2. Ibu bekerja dengan cuti hamil 3 bulan
Bekerja bukan alasan untuk tidak memberikan ASI, karena waktu ibu bekerja, bayi dapat diberi ASI perah yang diperoleh sehari sebelumnya.

3. Takut ditinggal suami
Alasan ini karena mitos yang salah, yaitu menyusui akan mengubah bentuk payudara menjadi jelek. Sebenarnya yang mengubah bentuk payudara adalah waktu kehamilan bukan menyusui.

4. Bayi akan tumbuh menjadi anak yang tidak mandiri dan manja.
Pendapat bahwa bayi akan tumbuh menjadi anak karena terlalu sering didekap dan dibelai adalah tidak benar. Justru anak akan tumbuh menjadi kurang mandiri, manja, dan agresif karena kurang diperhatikan oleh orang tua dan keluarga

5. Susu formula lebih praktis
Pendapat ini tidak benar, karena untuk membuat susu formula diperlukan api atau listrik untuk memasak air, peralatan yang harus steril, dan waktu untuk mendinginkan susu formula. Sementara ASI siap pakai dengan suhu yang tepat setiap saat serta tidak memerlukan api, listrik, dan perlengkapan yang harus steril.

6. Takut badan gemuk
Pendapat bahwa ibu menyusui akan sulit menurunkan berat badan adalah tidak benar. Didapatkan bukti bahwa menyusui akan menurunkan berat badan lebih cepat daripada ibu yang tidak menyusui. Timbunan lemak yang terjadi sewaktu hamil akan dipergunakan untuk proses menyusui, sedangkan wanita yang tidak menyusui akan lebih sulit untuk menghilangkan timbunan lemak tersebut.
Kurniasih (2008) menambahkan bahwa alasan ibu memberikan susu formula yaitu:
a. Stress sehingga menghambat produksi ASI
b. Puting susu ibu masuk kedalam sehingga bayi kesulitan untuk menghisap ASI
c. Ibu menderita sakit tertentu semisal kanker atau jantung sehingga harus mengkonsumsi obat-obatan yang dikhawatirkan dapat mengganggu pertumbuhan sel-sel bayi
d. Kurang percaya diri
e. Ibu kecanduan narkotika dan zat adiktif lainya (NAPZA)

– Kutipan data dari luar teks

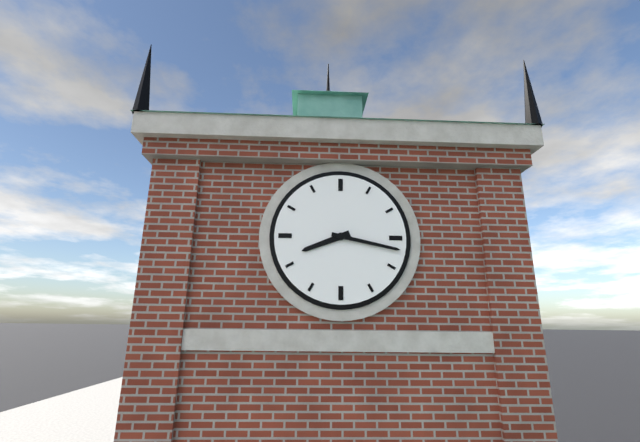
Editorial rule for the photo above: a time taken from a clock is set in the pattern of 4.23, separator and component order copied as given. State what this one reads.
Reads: 8.17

Dampak pemberian susu formula
Berbagai dampak negatif yang terjadi pada bayi akibat dari pemberian susu formula, antara lain:

1. Gangguan saluran pencernaan (muntah, diare)

Judarwanto (2007) menjelaskan bahwa anak yang sering mendapatkan susu formula lebih sering muntah/gumoh, kembung, “cegukan”, sering buang angin, sering rewel, gelisah terutama malam hari. Sering buang air besar (>3 kali perhari), tidak BAB setiap hari, feses berwarna hijau, hitam, berbau, sangat keras, cair atau berdarah, hernia umbilikalis (pusar menonjol), inguinalis (benjolan diselakangan, daerah buah zakar atau pusar) karena sering ngeden sehingga tekanan dalam perut meningkat. Gangguan ini merupakan biasanya reaksi bayi pada saat saluran pencernaan beradaptasi terhadap susu formula (Raizah, 2008)

2. Infeksi saluran pernafasan
Bila gangguan saluran pencernaan terjadi dalam jangka panjang dapat mengakibatkan daya tahan tubuh berkurang sehingga mudah terserang infeksi terutama ISPA (batuk, pilek, panas, tonsillitis/amandel) berulang dan kadang setiap bulan atau lebih (Judarwanto, 2007).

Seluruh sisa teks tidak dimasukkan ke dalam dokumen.